How can I find out what script does this?
Thanks again.
Yes, it is on your site.
Delete the scripts on it one at a time and run a scan on each time you have removed one.
Start with removing the pop-up ad.
to “run a scan on each time you have removed one”
Eddy, you mean a scan using virustotal?
If yes - have I to scan my main URL?
Thanks
Hi tm0 & Eddy,
This is also a problem:
WARNING: Found mail servers with inconsistent reverse DNS entries. You should fix them if you are using those servers to send email.
Server IP PTR (Reverse) IPs
-type2diabetestreatment.net. 148.163.92.69 -we.love.servers.at.ioflood.com. 96.45.82.184, 96.45.83.17, 96.45.83.217, 96.45.82.85
All mail servers should have a reverse DNS (PTR) entry for each IP address (RFC 1912). Missing reverse DNS entries will make many mail servers to reject your e-mails or mark them as SPAM.
All IP’s reverse DNS entries should resolve back to IP address (IP → PTR → IP). Many mail servers are configured to reject e-mails from IPs with inconsistent reverse DNS configuration.
Then we a B-status here: https://sritest.io/#report/6a9a460a-3e51-4edb-aec2-addc59be4dda
polonus
Thanks, Polonus, for this advice.
But now I’m lost and don’t know what to do…

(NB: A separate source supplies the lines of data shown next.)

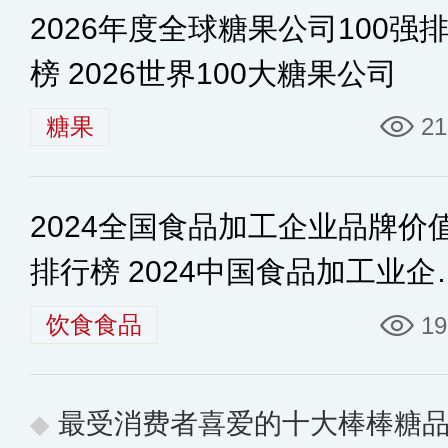
2026年度全球糖果公司100强
榜 2026世界100大糖果公司
糖果
21
2024全国食品加工企业品牌价
排行榜 2024中国食品加工业企
排行榜
饮食食品
19
最受消费者喜爱的十大棒棒糖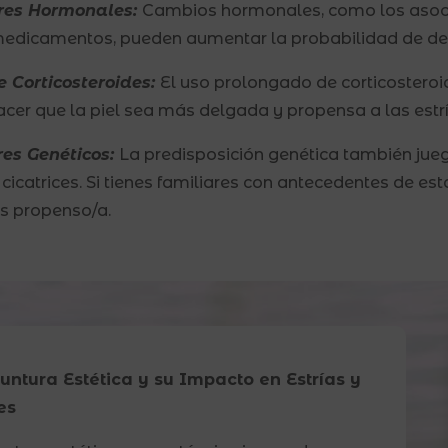
ores Hormonales:
Cambios hormonales, como los asoci
medicamentos, pueden aumentar la probabilidad de desa
e Corticosteroides:
El uso prolongado de corticosteroid
cer que la piel sea más delgada y propensa a las estría
res Genéticos:
La predisposición genética también jue
y cicatrices. Si tienes familiares con antecedentes de es
s propenso/a.
untura Estética y su Impacto en Estrías y
es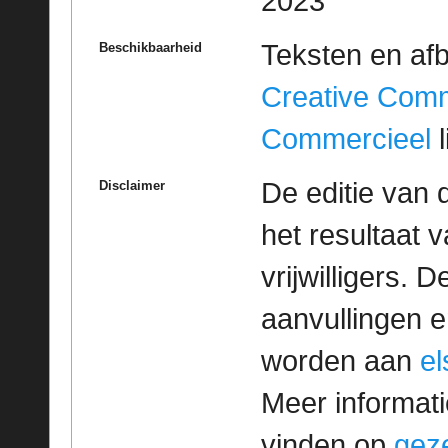
2023
Teksten en af
Beschikbaarheid
Creative Com
Commercieel
l
De editie van 
Disclaimer
het resultaat
vrijwilligers. 
aanvullingen 
worden aan
e
Meer informatie
vinden op
geze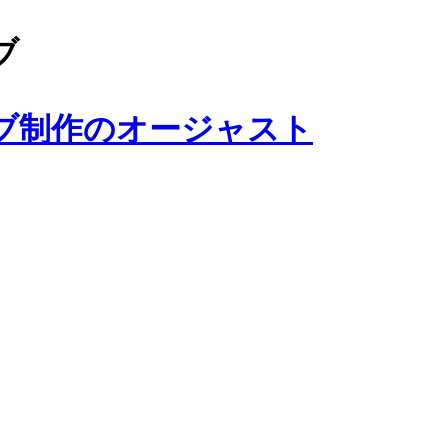
ブ
ブ制作のオージャスト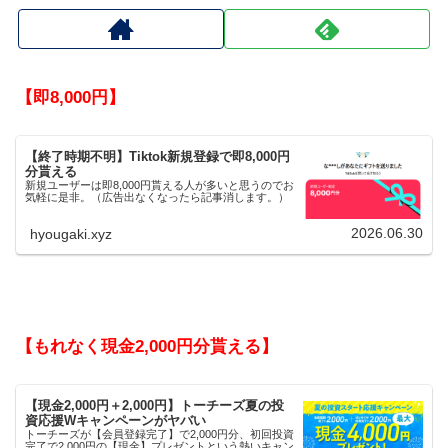
【即8,000円】
【終了時期不明】Tiktok新規登録で即8,000円
分貰える
新規ユーザーは即8,000円貰える人が多いと思うのでお
気軽に是非。（広告出なくなったら記事消します。）
2026.06.30
hyougaki.xyz
【もれなく現金2,000円分貰える】
【現金2,000円＋2,000円】トーチーズ夏の投
資応援Wキャンペーンがヤバい
トーチーズが【会員登録完了】で2,000円分、初回投資
完了で2,000円の【現金】プレゼントという熱いキャン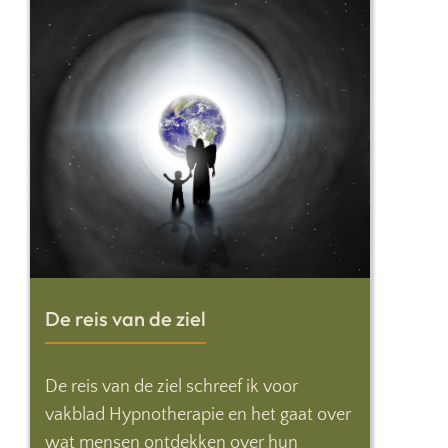
De reis van de ziel
De reis van de ziel schreef ik voor
vakblad Hypnotherapie en het gaat over
wat mensen ontdekken over hun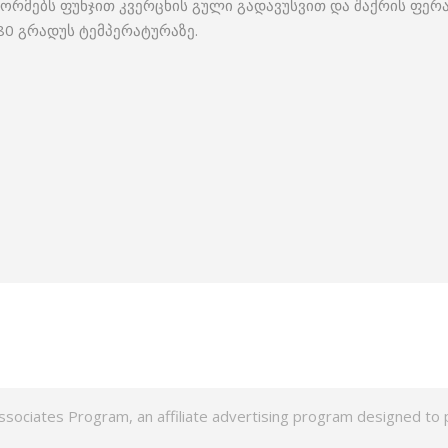
ორმებს ფუნჯით კვერცხის გული გადავუსვით და შაქრის ფერა
80 გრადუს ტემპერატურაზე.
ssociates Program, an affiliate advertising program designed to p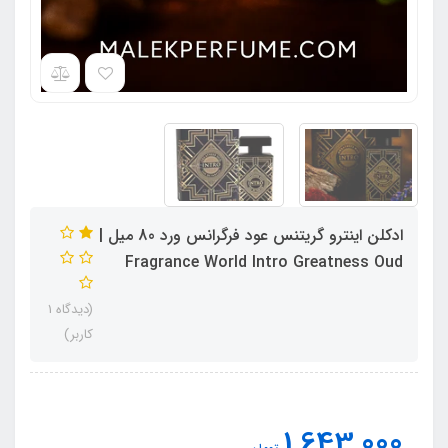
ادکلن اینترو گریتنس عود فرگرانس ورد 80 میل |
Fragrance World Intro Greatness Oud
(دیدگاه 1
کاربر)
1,643,000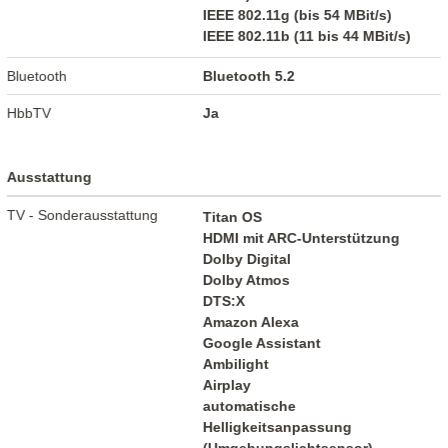
IEEE 802.11g (bis 54 MBit/s)
IEEE 802.11b (11 bis 44 MBit/s)
Bluetooth
Bluetooth 5.2
HbbTV
Ja
Ausstattung
TV - Sonderausstattung
Titan OS
HDMI mit ARC-Unterstützung
Dolby Digital
Dolby Atmos
DTS:X
Amazon Alexa
Google Assistant
Ambilight
Airplay
automatische
Helligkeitsanpassung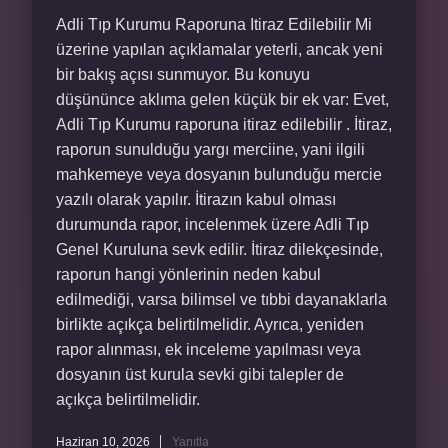
Adli Tıp Kurumu Raporuna Itiraz Edilebilir Mi
üzerine yapılan açıklamalar yeterli, ancak yeni
bir bakış açısı sunmuyor. Bu konuyu
düşününce aklıma gelen küçük bir ek var: Evet,
Adli Tıp Kurumu raporuna itiraz edilebilir . İtiraz,
raporun sunulduğu yargı merciine, yani ilgili
mahkemeye veya dosyanın bulunduğu mercie
yazılı olarak yapılır. İtirazın kabul olması
durumunda rapor, incelenmek üzere Adli Tıp
Genel Kuruluna sevk edilir. İtiraz dilekçesinde,
raporun hangi yönlerinin neden kabul
edilmediği, varsa bilimsel ve tıbbi dayanaklarla
birlikte açıkça belirtilmelidir. Ayrıca, yeniden
rapor alınması, ek inceleme yapılması veya
dosyanın üst kurula sevki gibi talepler de
açıkça belirtilmelidir.
Haziran 10, 2026
Yanıtla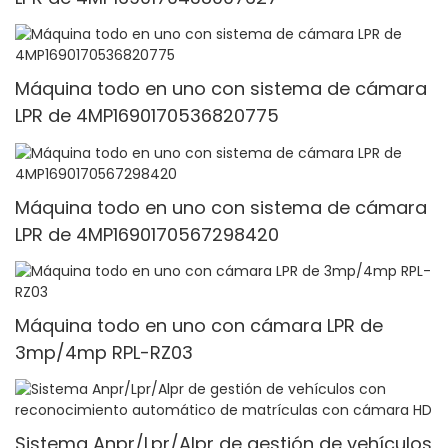
Máquina todo en uno con sistema de cámara
LPR de 4MP1690170536820775
Máquina todo en uno con sistema de cámara
LPR de 4MP1690170567298420
Máquina todo en uno con cámara LPR de
3mp/4mp RPL-RZ03
Sistema Anpr/Lpr/Alpr de gestión de vehículos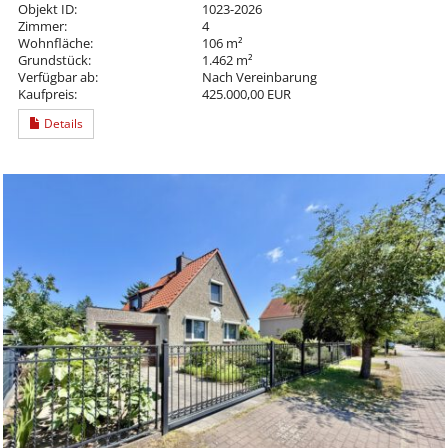
Objekt ID:
1023-2026
Zimmer:
4
Wohnfläche:
106 m²
Grundstück:
1.462 m²
Verfügbar ab:
Nach Vereinbarung
Kaufpreis:
425.000,00 EUR
Details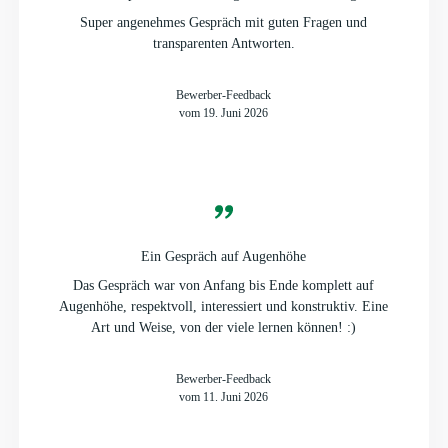
Super angenehmes Gespräch mit guten Fragen und
transparenten Antworten.
Bewerber-Feedback
vom 19. Juni 2026
Ein Gespräch auf Augenhöhe
Das Gespräch war von Anfang bis Ende komplett auf
Augenhöhe, respektvoll, interessiert und konstruktiv. Eine
Art und Weise, von der viele lernen können! :)
Bewerber-Feedback
vom 11. Juni 2026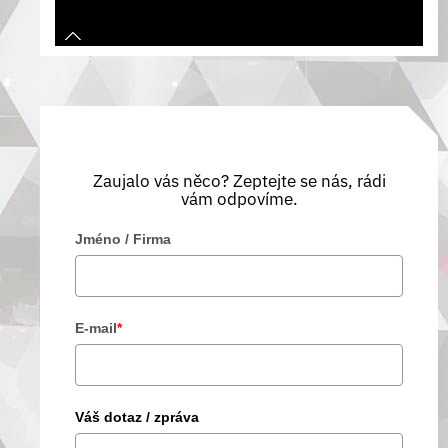
Zaujalo vás něco? Zeptejte se nás, rádi
vám odpovíme.
Jméno / Firma
E-mail
*
Váš dotaz / zpráva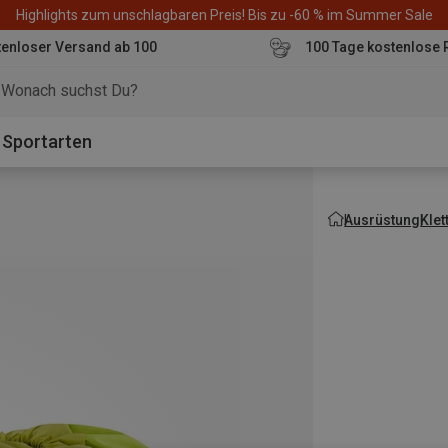
Highlights zum unschlagbaren Preis! Bis zu -60 % im Summer Sale
enloser Versand ab 100
100 Tage kostenlose 
o
Sportarten
Ausrüstung
Kle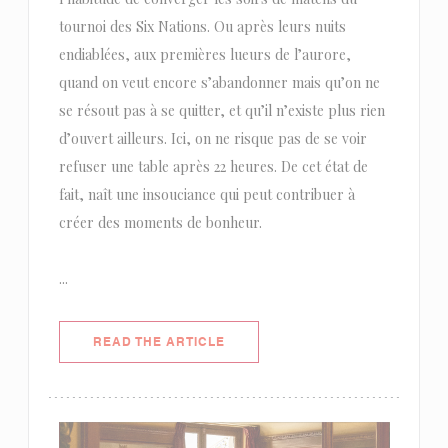
tournoi des Six Nations. Ou après leurs nuits
endiablées, aux premières lueurs de l’aurore,
quand on veut encore s’abandonner mais qu’on ne
se résout pas à se quitter, et qu’il n’existe plus rien
d’ouvert ailleurs. Ici, on ne risque pas de se voir
refuser une table après 22 heures. De cet état de
fait, naît une insouciance qui peut contribuer à
créer des moments de bonheur.
...
((OPENS IN A NEW WINDOW))
READ THE ARTICLE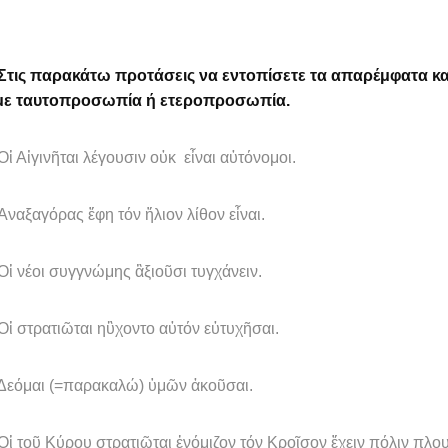
Στις παρακάτω προτάσεις να εντοπίσετε τα απαρέμφατα και
με ταυτοπροσωπία ή ετεροπροσωπία.
Αἰγινῆται λέγουσιν οὐκ εἶναι αὐτόνομοι.
ξαγόρας ἔφη τόν ἥλιον λίθον εἶναι.
νέοι συγγνώμης ἂξιοῦσι τυγχάνειν.
στρατιῶται ηὒχοντο αὐτόν εὐτυχῆσαι.
όμαι (=παρακαλώ) ὑμῶν ἀκοῦσαι.
τοῦ Κύρου στρατιῶται ἐνόμιζον τόν Κροῖσον ἔχειν πόλιν πλο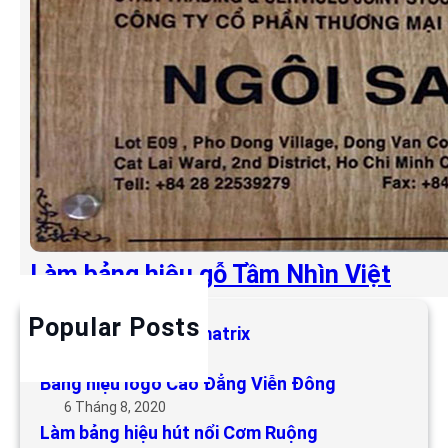
Làm bảng hiệu gỗ Tầm Nhìn Việt
Popular Posts
Làm bảng hiệu LED matrix
6 Tháng 5, 2019
Bảng hiệu logo Cao Đẳng Viễn Đông
6 Tháng 8, 2020
Làm bảng hiệu hút nổi Cơm Ruộng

Should be taken up with fabulous dot com - domain name phishing and spam abuse…
Observed subdomains
-www.type2diabetestreatment.net
-karaktervolhaitula.type2diabetestreatment.net
-bolsevikkejeprealistisiin.type2diabetestreatment.net
-koersla.type2diabetestreatment.net
-enmesh1-parmacety.type2diabetestreatment.net
-narcissique.type2diabetestreatment.net
-railstunshapesvleesboom.type2diabetestreatment.net
-obstruer.type2diabetestreatment.net
-jetslag-multiplicaties.type2diabetestreatment.net
-purppurivalssi-fed0.type2diabetestreatment.net
But wait for an Avast Team Member to explain the abuse to you, and why site or IP has become blocked
and site is shown as dangerous by AOS!
Also consider: https://www.virustotal.com/nl/domain/fabulous.com/information/
avast detects JS:HideLink-A [Trj] there. fabulous dot com is your registrar!
polonus (volunteer website security analyst and website error-hunter)
But Fabulous.com is one of the biggest domain registrars worldwide!
Now I don’t understand anything…
Start learning and for now find someone who does have relevant knowledge and let him/her help you to solve the problems.
And yes, it can be you need to get paid help.
Eddy, maybe the paid help is my need, but I don’t have the money for. Please spare such the advises for you. Better give a report why the domain was blacklisted.
Thanks.
We already told you why the IP is very likely blocked.
If you don’t have the money for a hired help, start learning (fast) and solve the problems yourself.
There really isn’t anything we can do as we do not have access to that server and your settings.
Let us wait for an Avast Team Member to comment the situation.
But it seems that there are issues:
https://mxtoolbox.com/domain/type2diabetestreatment.net/ 1 error and 8 warnings.
polonus
Thanks, guys, for the information.
Now I will setup a completely fresh WP and will see if Avast will find some suspicious scripts.
And we wait for an Avast team response.
I deleted all files on my domain, all databases and installed a fresh WP.
There is nothing more what should have the HTML:Script-inf on virustotal.
But Avast shows it.
So: It cannot be my site! WP itself infected?